Commuter rail station in Vineyard, Utah, US

Vineyard station is a commuter rail station in Vineyard, Utah, United States, served by the Utah Transit Authority (UTA)'s FrontRunner service.

== History ==
Vineyard was built as an infill station on the FrontRunner South line to serve the namesake city of Vineyard. At the time of the station’s completion, Vineyard was the fastest-growing community in Utah. The station construction project was initially allotted $4 million by the Utah Legislature in 2018, but before construction began, the UTA determined that it would be necessary to install 1.8 mi double-track through and north of the station. In 2021, the additional funding needed for the double-tracking was secured with $1.6 million coming from the state legislature and $16.9 million being contributed by the UTA. A groundbreaking ceremony was held on May 13, 2021.

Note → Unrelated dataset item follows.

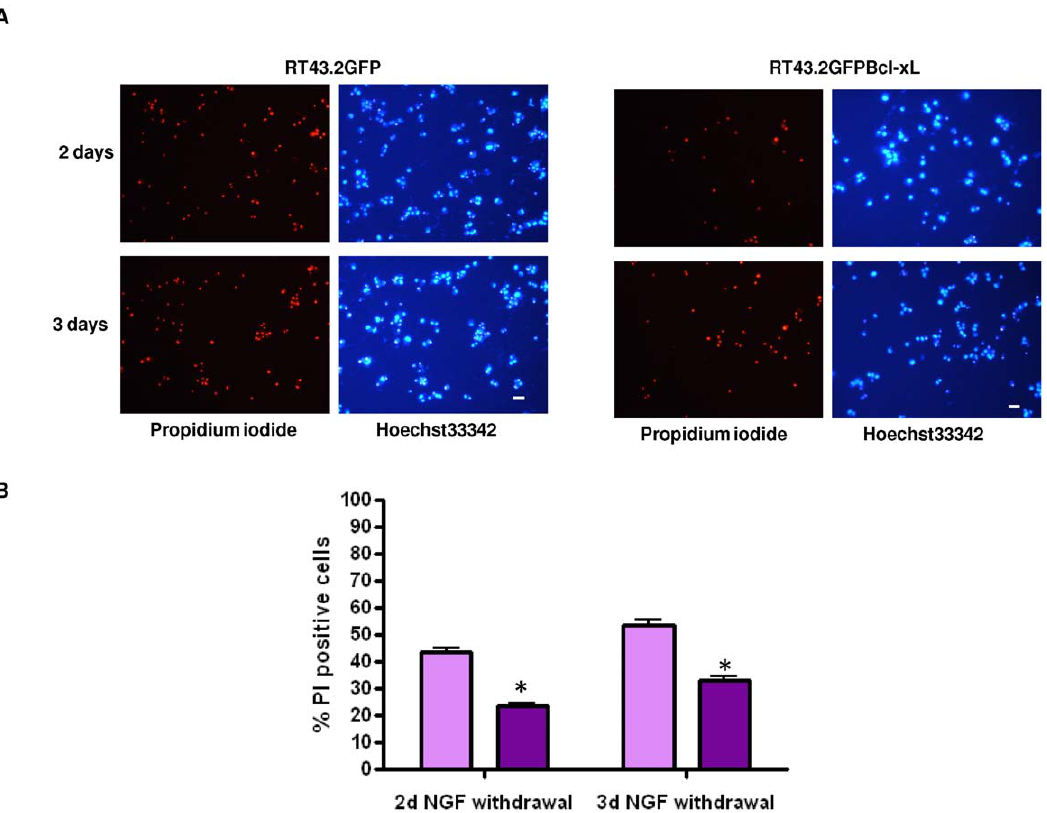
Figure 7. PC12 cells expressing Bcl-xL demonstrated reduced NGF-withdrawal induced death. A . Undifferentiated PC12 cells on Matrigel-coated wells were transduced with control RT43.2GFP (left four panels) or RT43.2GFPBcl-xL vectors (right four panels), differentiated with 100 ng/ml NGF for five days, and then NGF was withdrawn for either 2 (upper panels) or 3 days (lower panels) after which PI was used to stain dead cells and total cell count was obtained by Hoechst33342 staining. The cells were photographed with a 20 6 objective using either a rhodamine or DAPI filter. Scale bars=20 m m. B . PI stained dead cells and Hoechst33342 stained total cells were used to determine the effects of GFPBcl-xL expression (dark purple) compared to GFP expression alone (light purple) on cell viability. Percentage of PI positive cells versus Hoechst 33342 stained total cells is represented by the mean value of several fields obtained from three experiments. *P , 0.01. Figure 9B corresponds to an MOI of 8) than that previously used to show growth-arrested cell lines are resistant to MLV retroviral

During construction, the FrontRunner South line had to be closed on several occasions to allow crews to add railroad switches and pour the concrete platform. The station is located at 130 East Market Street (along the joint FrontRunner South and Union Pacific rail corridor) just north of Vineyard Connector Road (Utah State Route 176).

The opening of the station was originally expected to take place in spring 2022, but was delayed by several months because of changes to the design of the intersection of Main Street and Vineyard Connector Road to accommodate unforeseen growth within Vineyard. The station officially opened on August 12, 2022.

The station has a park and ride lot, with the number of parking spaces yet to be announced.